* [Exercises]:
A – According to the passage about individual 401(k) contributions below, what is the 2022 combined limit on elective deferrals and Roth contributions across the individual 401(k) and a new employer's plan?
B – Continue the passage about individual 401(k) contributions below with a few sentences that pick up after its final sentence.

* [Selected extract]:
— START —

The deadline for making the election to make an employee deferral or Roth contribution to the individual 401(k) is December 31, 2022 and that portion of your contribution should be made as soon as practical after that date, if not made before. You have until the due date of your 2022 tax return to make the employer contribution to the individual 401(k), if you make any.
The only thing about the new employer that might affect your contributions to the individual 401(k) is that your elective deferrals and Roth contributions to both your individual 401(k) and any plan provided by the new employer combined is not permitted to exceed $20,500 (plus a catch-up of $6,500 if age 50 or over in 2022).
This is a couple of years old, but may be helpful:
Solved: solo 401k contribution for 1099 (but when also hav... (intuit.com)
@dmertz Can you chime in?
Just be cause you start working for an employer that reports your earnings on a W-2 does not make you no longer self-employed. The amount that you can contribute to the individual 401(k) for 2022 is dependent on the net profit for the entire year reported on your 2022 Schedule C.
The deadline for making the election to make an employee deferral or Roth contribution to the individual 401(k) is December 31, 2022 and that portion of your contribution should be made as soon as practical after that date, if not made before. You have until the due date of your 2022 tax return to make the employer contribution to the individual 401(k), if you make any.

— END —

* [Information shown]:

— START —

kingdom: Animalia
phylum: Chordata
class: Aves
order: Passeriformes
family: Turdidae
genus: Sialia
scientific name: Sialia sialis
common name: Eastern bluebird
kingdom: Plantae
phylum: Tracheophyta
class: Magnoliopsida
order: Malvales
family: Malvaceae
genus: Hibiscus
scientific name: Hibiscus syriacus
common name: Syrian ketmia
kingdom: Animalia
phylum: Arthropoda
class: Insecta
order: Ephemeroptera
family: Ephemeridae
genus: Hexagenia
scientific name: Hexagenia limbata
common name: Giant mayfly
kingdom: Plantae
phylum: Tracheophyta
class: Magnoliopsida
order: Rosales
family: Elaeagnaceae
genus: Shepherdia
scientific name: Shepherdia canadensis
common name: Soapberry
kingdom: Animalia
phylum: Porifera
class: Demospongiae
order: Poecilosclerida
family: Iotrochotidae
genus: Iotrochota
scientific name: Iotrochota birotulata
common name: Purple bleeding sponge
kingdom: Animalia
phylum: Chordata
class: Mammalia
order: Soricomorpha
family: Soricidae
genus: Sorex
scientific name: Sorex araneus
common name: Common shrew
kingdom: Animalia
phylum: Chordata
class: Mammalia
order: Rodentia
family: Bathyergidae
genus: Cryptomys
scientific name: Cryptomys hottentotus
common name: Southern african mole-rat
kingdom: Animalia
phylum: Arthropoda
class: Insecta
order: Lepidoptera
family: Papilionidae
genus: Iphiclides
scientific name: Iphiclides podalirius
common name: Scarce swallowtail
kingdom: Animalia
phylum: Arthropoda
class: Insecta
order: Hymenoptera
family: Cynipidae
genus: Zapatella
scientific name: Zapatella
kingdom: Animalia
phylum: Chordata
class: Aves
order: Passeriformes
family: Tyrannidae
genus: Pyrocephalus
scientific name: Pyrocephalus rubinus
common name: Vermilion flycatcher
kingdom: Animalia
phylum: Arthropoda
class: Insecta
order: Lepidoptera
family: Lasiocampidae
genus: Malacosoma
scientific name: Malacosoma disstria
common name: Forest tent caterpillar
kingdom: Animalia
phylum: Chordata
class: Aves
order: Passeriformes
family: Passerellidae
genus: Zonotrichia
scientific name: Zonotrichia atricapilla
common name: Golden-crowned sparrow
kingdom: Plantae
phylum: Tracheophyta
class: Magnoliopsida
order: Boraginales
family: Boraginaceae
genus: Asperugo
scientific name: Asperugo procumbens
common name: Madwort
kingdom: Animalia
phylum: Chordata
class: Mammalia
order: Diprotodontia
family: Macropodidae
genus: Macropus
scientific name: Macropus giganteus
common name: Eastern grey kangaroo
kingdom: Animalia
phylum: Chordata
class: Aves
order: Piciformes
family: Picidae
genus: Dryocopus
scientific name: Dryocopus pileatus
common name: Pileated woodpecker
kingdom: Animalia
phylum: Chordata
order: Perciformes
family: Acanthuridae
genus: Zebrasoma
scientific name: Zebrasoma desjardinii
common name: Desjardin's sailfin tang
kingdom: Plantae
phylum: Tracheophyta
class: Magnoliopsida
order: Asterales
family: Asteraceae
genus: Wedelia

— END —

* [Outputs by task]:
A – $20,500, plus a catch-up of $6,500 if age 50 or over in 2022.

B –
The only thing about the new employer that might affect your contributions to the individual 401(k) is that your elective deferrals and Roth contributions to both your individual 401(k) and any plan provided by the new employer combined is not permitted to exceed $20,500 (plus a catch-up of $6,500 if age 50 or over in 2022).
Thank you for the detailed reply.
"your elective deferrals and Roth contributions to both your individual 401(k) and any plan provided by the new employer combined is not permitted to exceed $20,500" -- I think I follow this, and if I'm understanding right, then the *employer* contributions I make to my solo 401k would not count towards this limit, correct?
Correct. The $20,500 limit applies to employee elective deferrals and Roth contributions, not to employer contributions. There are other, per-plan limits on employer contributions. TurboTax will calculate the maximum employer contribution you can make to the solo 401(k).